Summary and Analysis Chapter 4



This chapter opens on an elevator where Lenina sees Bernard. She wants to talk with him about their planned trip to New Mexico, but he seems hesitant. In fact, Bernard wants to express his feelings to her, but when he tries, Lenina fails to notice. She's late for a date with Henry Foster.

As Lenina and Henry take off in their helicopter for the date, their trip offers a panoramic view of London and its suburbs. It unfolds as a miniature version of this futuristic world — from Charing-T Tower to Hounslow Feely Studios to the Obstacle Golf Course.

The second half of the chapter returns to Bernard, who feels inadequate. Although an Alpha Plus, Bernard worries over his short stature (due, apparently, to a mistake during his decanting as a test-tube embryo). Because of this, he feels like a social "outsider": "I am I, and wish I wasn't."

Bernard flies to Propaganda House to meet his friend, Helmholtz Watson, who writes state propaganda as an Emotional Engineer. Despite his overpowering stature and success with women, Watson, too, feels "all alone," because he has "too much ability." As a result, he senses a kinship with Bernard — the knowledge they share that they are "individuals."


Here Huxley offers a contrast of two important and very different characters: Bernard, the Alpha-Plus psychologist; and Lenina, the Beta technician.

As an Alpha Plus, at the top of society's strict caste system, Bernard should be enjoying every benefit of his society especially reserved for the elite — including relative freedom. The other Alphas — the D.H.C. and Henry Foster, for example — move through the futuristic world with confidence and gusto. Even the unconventional Mustapha Mond seems happy, in his own way. Bernard, however, lives in a state of misery, anxious and angry; short for his caste, he faces ridicule from women, insubordination from inferiors, and exclusion from the cheery intimacy of social life among his equals.

Bernard at once longs for and scorns the joys of his world. Infatuated with Lenina, he dreams of a vacation alone with her but flinches when she mentions it in public. Sexually obsessed, Bernard lingers over Lenina's beauty but is repulsed by the conventional (for this world) attitude she exhibits.

Bernard may be a misfit, but he shows little of the true rebel's conviction and seriousness of purpose. When Bernard seeks the company of Helmholtz Watson, another Alpha who is dissatisfied with life, Huxley offers a new view on his character by contrast. Although popular and socially successful in the ways Bernard is not, Helmholtz nevertheless longs for some meaning in his life and work. Helmholtz's discontent, Huxley stresses, is on a higher plane than Bernard's. In contrast to Helmholtz, Bernard seems merely childish and whiny. In later chapters, Huxley sharpens this distinction between these two unhappy Alphas and constructs a common resolution for them both.

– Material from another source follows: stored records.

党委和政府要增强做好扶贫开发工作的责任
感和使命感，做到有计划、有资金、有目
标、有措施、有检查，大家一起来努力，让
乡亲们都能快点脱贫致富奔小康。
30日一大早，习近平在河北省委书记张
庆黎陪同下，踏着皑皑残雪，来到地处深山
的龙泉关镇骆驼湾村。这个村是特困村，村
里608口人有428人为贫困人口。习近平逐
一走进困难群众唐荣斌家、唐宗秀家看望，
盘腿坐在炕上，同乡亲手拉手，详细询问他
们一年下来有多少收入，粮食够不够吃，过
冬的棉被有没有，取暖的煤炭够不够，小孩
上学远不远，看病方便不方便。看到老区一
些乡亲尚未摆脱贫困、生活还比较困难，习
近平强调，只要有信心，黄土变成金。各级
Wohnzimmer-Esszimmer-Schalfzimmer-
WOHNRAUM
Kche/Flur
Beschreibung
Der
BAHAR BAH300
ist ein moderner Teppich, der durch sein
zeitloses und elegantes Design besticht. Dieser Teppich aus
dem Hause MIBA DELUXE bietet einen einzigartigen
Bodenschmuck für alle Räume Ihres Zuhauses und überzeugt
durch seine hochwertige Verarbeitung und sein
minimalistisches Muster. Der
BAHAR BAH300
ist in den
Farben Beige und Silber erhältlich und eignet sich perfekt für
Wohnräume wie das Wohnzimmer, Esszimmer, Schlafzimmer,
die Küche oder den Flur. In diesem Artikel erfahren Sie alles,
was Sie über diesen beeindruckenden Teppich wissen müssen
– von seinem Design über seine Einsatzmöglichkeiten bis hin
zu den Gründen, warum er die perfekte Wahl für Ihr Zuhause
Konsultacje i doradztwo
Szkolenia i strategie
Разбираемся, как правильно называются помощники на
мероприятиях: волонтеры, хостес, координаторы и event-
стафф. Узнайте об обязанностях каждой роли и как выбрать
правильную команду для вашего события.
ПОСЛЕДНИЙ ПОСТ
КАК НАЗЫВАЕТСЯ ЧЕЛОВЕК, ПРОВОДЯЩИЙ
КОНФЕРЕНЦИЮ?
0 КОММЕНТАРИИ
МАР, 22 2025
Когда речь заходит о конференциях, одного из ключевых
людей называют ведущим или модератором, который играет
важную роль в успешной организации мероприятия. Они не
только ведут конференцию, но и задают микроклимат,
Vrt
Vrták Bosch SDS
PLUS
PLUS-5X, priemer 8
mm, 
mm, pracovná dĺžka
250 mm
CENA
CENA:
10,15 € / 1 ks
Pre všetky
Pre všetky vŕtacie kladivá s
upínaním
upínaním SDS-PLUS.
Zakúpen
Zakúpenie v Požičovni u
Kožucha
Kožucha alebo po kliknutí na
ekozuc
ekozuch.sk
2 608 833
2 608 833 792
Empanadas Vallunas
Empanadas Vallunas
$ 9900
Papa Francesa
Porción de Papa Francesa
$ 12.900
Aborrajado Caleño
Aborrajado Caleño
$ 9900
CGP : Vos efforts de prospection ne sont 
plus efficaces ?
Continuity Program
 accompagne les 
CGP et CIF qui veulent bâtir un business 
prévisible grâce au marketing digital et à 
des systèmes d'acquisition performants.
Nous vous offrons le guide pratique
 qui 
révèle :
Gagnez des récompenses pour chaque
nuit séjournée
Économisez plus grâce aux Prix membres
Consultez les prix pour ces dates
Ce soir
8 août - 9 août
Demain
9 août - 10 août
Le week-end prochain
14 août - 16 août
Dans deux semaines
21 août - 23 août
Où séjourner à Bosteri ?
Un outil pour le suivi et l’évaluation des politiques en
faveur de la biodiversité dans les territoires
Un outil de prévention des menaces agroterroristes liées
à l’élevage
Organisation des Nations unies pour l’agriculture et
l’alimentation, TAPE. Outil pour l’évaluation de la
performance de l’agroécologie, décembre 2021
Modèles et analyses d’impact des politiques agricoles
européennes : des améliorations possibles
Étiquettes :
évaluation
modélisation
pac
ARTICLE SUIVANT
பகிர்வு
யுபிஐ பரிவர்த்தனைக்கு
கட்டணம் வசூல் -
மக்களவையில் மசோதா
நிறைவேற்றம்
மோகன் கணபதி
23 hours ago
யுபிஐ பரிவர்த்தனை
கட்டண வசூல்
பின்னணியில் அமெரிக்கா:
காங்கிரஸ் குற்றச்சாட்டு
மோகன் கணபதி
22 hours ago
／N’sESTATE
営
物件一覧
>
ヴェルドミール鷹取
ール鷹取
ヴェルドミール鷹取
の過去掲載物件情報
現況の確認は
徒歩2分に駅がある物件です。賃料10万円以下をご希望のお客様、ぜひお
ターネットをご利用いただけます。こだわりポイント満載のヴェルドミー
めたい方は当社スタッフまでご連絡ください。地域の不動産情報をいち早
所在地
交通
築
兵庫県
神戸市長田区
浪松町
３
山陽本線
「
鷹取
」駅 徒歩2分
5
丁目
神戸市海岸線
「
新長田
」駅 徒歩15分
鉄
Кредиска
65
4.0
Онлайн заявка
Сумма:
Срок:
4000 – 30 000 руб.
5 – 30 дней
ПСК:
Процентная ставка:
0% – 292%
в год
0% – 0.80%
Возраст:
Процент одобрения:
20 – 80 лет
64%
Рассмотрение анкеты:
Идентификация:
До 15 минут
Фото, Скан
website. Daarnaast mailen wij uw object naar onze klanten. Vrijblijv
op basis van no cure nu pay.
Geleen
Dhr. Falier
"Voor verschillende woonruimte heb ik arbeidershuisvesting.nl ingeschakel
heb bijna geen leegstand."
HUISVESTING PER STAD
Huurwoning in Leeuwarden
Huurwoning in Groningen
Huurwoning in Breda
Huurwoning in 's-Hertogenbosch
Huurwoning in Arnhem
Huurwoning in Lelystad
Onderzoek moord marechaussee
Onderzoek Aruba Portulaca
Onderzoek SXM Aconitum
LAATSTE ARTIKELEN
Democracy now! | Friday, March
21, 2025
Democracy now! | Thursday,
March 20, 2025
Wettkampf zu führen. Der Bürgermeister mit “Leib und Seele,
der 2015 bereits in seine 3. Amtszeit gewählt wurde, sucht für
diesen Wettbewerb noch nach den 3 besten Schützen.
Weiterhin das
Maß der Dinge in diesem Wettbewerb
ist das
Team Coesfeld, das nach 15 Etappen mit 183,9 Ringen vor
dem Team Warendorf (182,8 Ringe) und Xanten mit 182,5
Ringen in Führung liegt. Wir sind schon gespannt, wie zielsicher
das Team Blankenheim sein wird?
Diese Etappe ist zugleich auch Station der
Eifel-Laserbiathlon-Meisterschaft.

Lenina, on the other hand, appears comfortable in the dystopia. Despite her daring experiment with her long-standing relationship with Henry Foster, she is conventional by the standards of her world — cheery, unthinking, and infantile. In her talk with Bernard, she displays all the unembarrassed enthusiasm for sex that hypnopaedia and social life have taught her since childhood. Still, her choice of Bernard seems somehow rebellious, revealing an underlying, yet not fully recognized, dissatisfaction.

One brief, but significant scene occurs on the roof with the Epsilon elevator operator. In earlier chapters, the Alphas who control the predestination of fetuses and the conditioning of infants maintain that the members of every caste are happy, in their own ways. The sudden yearning expressed by the lowly Epsilon in his longing cry — "Roof! . . . Oh, roof!" — reveals for an instant that conditioning cannot completely remove the human need for air, space, and beauty. There is a similar scene in Fritz Lang's futuristic film Metropolis (1927), in which a woman and children from the underground world suddenly glimpse the richness and beauty of the upper world through opened elevator doors. In both works, the scenes dramatize the unspoken injustice of the social hierarchy by bringing the lowest and the highest face to face, creating the conflict that convention seeks to avoid.


parathyroid any of usually four small, oval glands on or near the thyroid gland; they secret a hormone important in the control of the calcium-phosphorus balance of the body.

Charing-T Tower Huxley's re-creation of a London train station, Charing Cross Station.

simian of or like an ape or monkey. Here, used to describe the Epsilon elevator operator.